Even if a dataset was created for benign purposes, it may have uses in more questionable areas. Oftentimes, these uses are enabled by a derived dataset. This was the case for DukeMTMC. The authors of the Duke MTMC dataset note that they have  never conducted research in facial recognition, and that the dataset was not intended for this purpose. However, the dataset turned out to be particularly popular for the person re-identification problem, which has drawn criticism for its applications to surveillance. This usage was enabled by datasets like DukeMTMC-ReID dataset, which tailored the original dataset specifically for this problem.

Also consider the SMFRD dataset, which was released soon after the COVID-19 pandemic took hold. The dataset contains masked faces, including those in the popular Labeled Faces in the Wild (LFW) dataset with facemasks superimposed. The ethics of masked face recognition is a question for another day, but we point to SMFRD as evidence of the difficulty of anticipating future uses of a dataset. Released more than 12 years after LFW, SMFRD was created in a very different societal context.
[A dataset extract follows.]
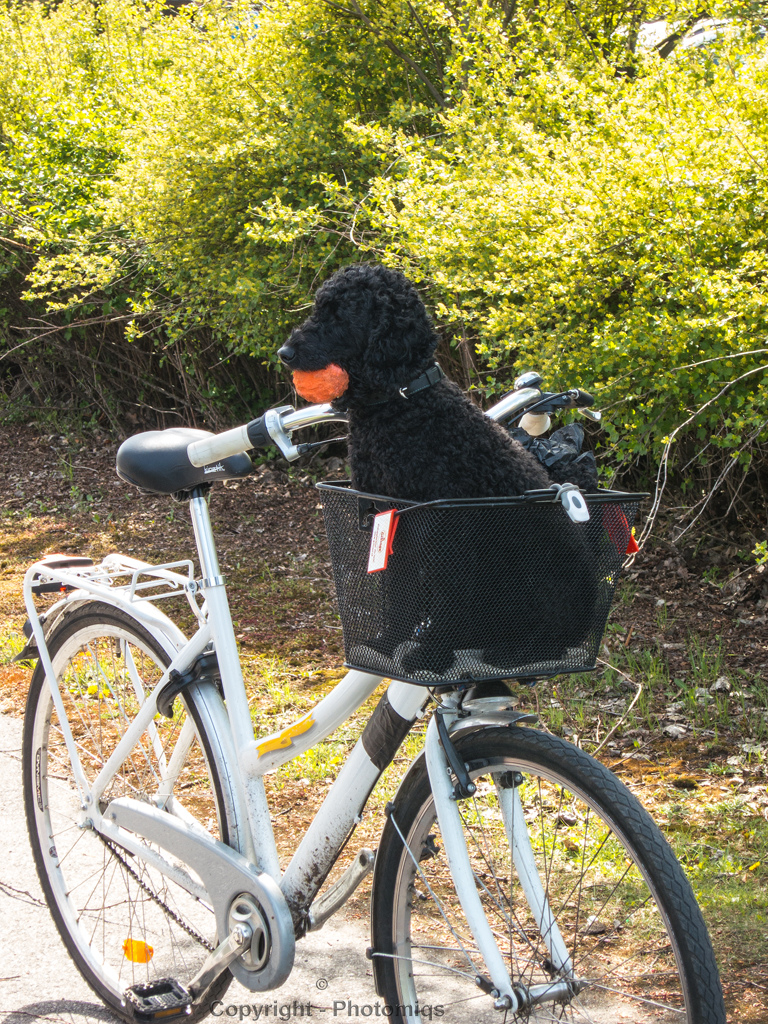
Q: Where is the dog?
A: In the bike basket.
It is difficult for a dataset’s author to anticipate harmful uses of their dataset — especially those that may arise in the future. However, we do suggest that a dataset’s author can reasonably anticipate that their dataset has potential to contribute to unethical research, and accordingly, think about how they might restrict their dataset upon release.

Derived datasets are widespread and unregulated

In the few years that DukeMTMC was available, it spawned several derived datasets. MS-Celeb-1M has also been used in several derived datasets.

More popular datasets can spawn even more derived counterparts. For instance, we found that LFW has been used in at least 14 derived datasets, 7 of which make their data freely available for download. These datasets were found through a semi-manual analysis of papers citings LFW. We suspect that many more derived datasets of LFW exist. 

Before thinking about how one could regulate derived datasets, in the present circumstances, it is even challenging to know what derived datasets exist.

For both DukeMTMC and LFW, the authors lack control over these derived datasets. Neither requires giving any information to the authors prior to using the data, as is the case with some other datasets. The authors also lack control via licensing. DukeMTMC was released under the CC BY-NC-SA 4.0 license, which allows for sharing and adapting the dataset, as long as the use is non-commercial and attribution is given. The LFW dataset was released without a license entirely.


Though regulating data is notoriously difficult, we suggest steps that the academic community can take in response to the concerns outlined above.

In light of ethical concerns, taking down a dataset is often an inadequate method of preventing further use of a dataset. Derived datasets should also be identified and also taken down. Even more importantly, researchers should subsequently not use these datasets, and journals should assert that they will not accept papers using these datasets. Similarly to how NeurIPS is requiring a broader impact statement, we suggest requiring a statement listing and justifying any datasets used in a paper.

At the same time, more efforts should be made to regulate dataset usage from the outset, particularly with respect to the creation of derived datasets. There is a need to keep track of where a dataset’s data is available, as well as to regulate the creation of derived datasets that enable unethical research. We suggest that authors consider more restrictive licenses and distribution practices when releasing their dataset.